7. Когда отпустит боль
Когда её, нализавшуюся химии, Сашка нашёл под батареей, он тут же сообщил об этом Анфисе, отлучившейся по делам. Та срочно узнала адрес хорошей клиники и поехала туда, захватив по дороге мужа с едва дышащей кошкой. Ганна плохо помнила, что же произошло дальше. Она улавливала звуки, но смысл не понимала. Ещё дома, когда ей стало плохо, она видела, как мама подходит к ней и начинает мыть, чтобы хоть как-то облегчить страдания своего ребёнка. Сестрёнка Руфь и Марсель бегали вокруг в панике, не зная, что предпринять. А потом Ганна увидела Сашу, и перестала понимать, что происходит.

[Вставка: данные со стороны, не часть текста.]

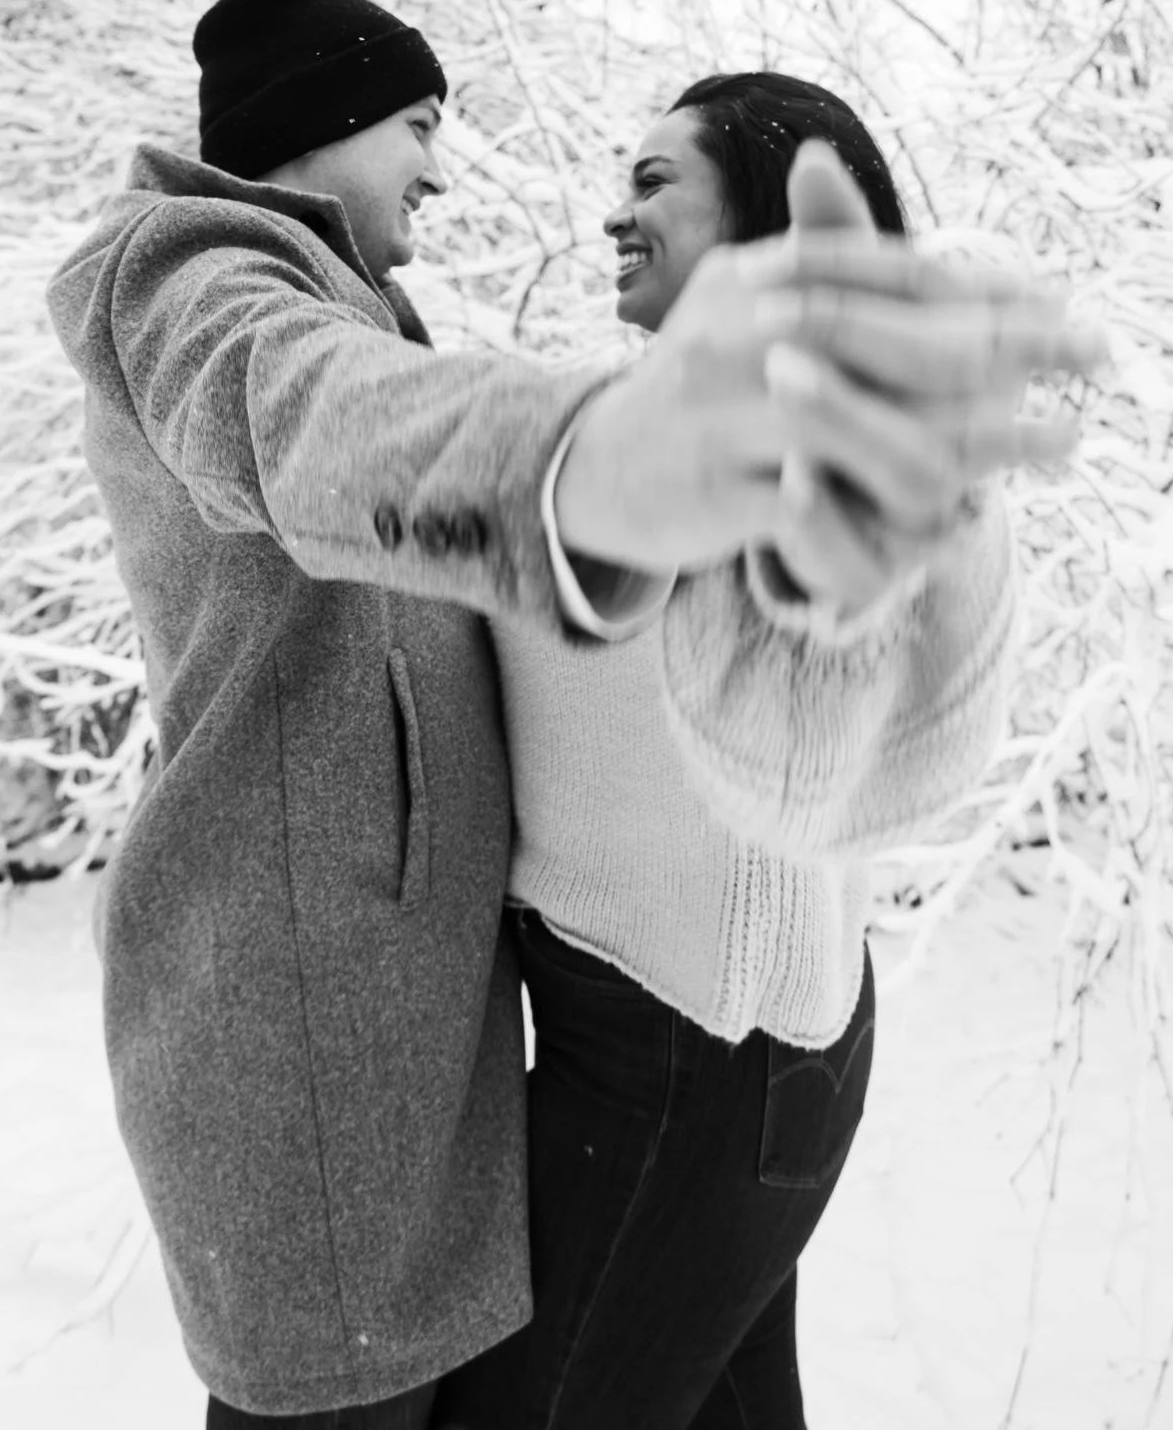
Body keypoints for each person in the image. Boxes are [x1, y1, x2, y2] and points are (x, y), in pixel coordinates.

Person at [45, 0, 1102, 1429]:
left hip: (699, 1058)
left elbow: (901, 714)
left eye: (652, 177)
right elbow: (304, 415)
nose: (446, 157)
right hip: (569, 1054)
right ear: (320, 120)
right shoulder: (236, 298)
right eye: (417, 118)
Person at [432, 73, 1050, 1430]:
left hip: (701, 1057)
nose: (613, 213)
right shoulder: (639, 416)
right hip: (668, 1050)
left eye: (655, 181)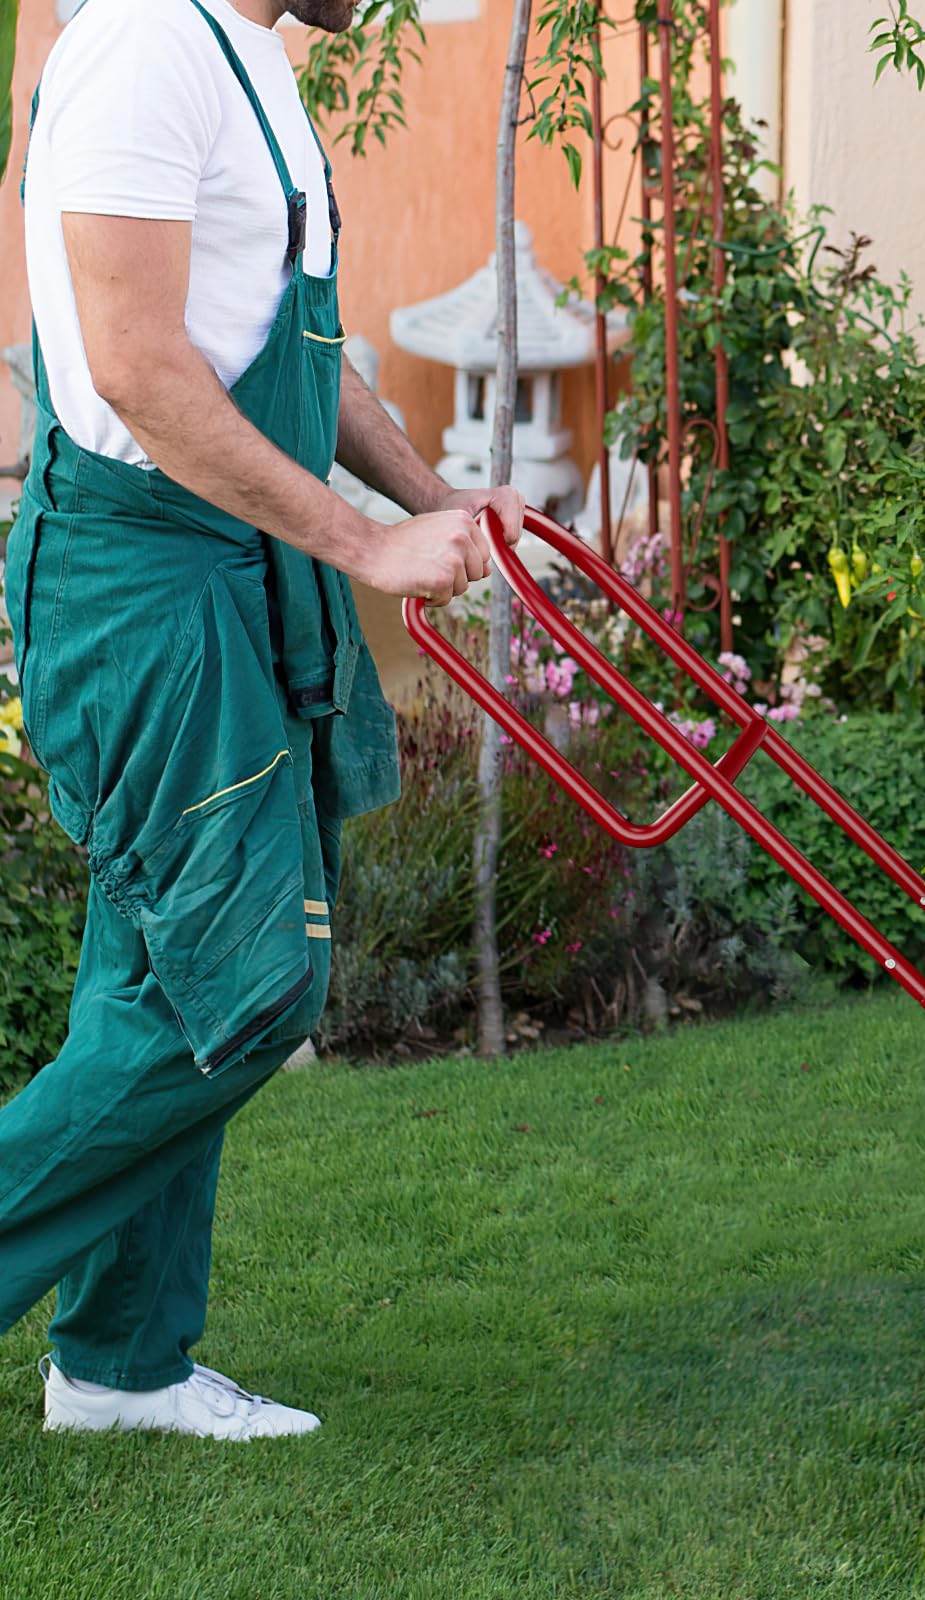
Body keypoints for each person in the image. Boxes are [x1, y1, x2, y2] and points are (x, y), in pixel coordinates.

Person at [0, 0, 526, 1439]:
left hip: (223, 571)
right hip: (145, 586)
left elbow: (290, 354)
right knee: (246, 990)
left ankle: (121, 1370)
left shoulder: (247, 64)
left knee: (153, 976)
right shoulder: (140, 50)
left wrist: (433, 498)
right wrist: (360, 551)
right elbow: (137, 365)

В клинике она не сопротивлялась, когда ей ставили уколы, пихали в рот какую-то трубку; до её уже почти отключившегося сознания доходили голоса хозяев, она понимала только то, что они переживают, волнуются… Потом она отключилась окончательно.
Очухавшись, она обнаружила себя на столе, а потом её поместили на пелёнку в какую-то клетку. Кругом было полно животных в таких же клетках, собак и кошек, и все какие-то перебинтованные, слабые – такие же больные, как она сама. Только один кот находился не в клетке и был абсолютно здоров. Он вальяжно валялся на диване, оглядывая остальных, а рядом периодически поглаживая его, девушка в белом халате что-то внимательно изучала в коробках. Ганна осматривала кота с любопытством, хотя ей было очень больно где-то в горле, да и двигаться толком она не могла. Кот был большим, даже больше Марселя, хотя она привыкла считать кота Саши и Анфисы здоровяком. Их, кстати, почему-то рядом не было. Подошла девушка в халате, погладила кошку через прутья клетки и сказала:
- Ну вот, ты и пришла в себя. Хорошо, что сама задышала, а то твои хозяева просто места себе не находили все эти дни. Ничего, скоро они придут тебя навестить. Зачем же ты этой гадости нализалась? Химия же вроде не так вкусно пахнет.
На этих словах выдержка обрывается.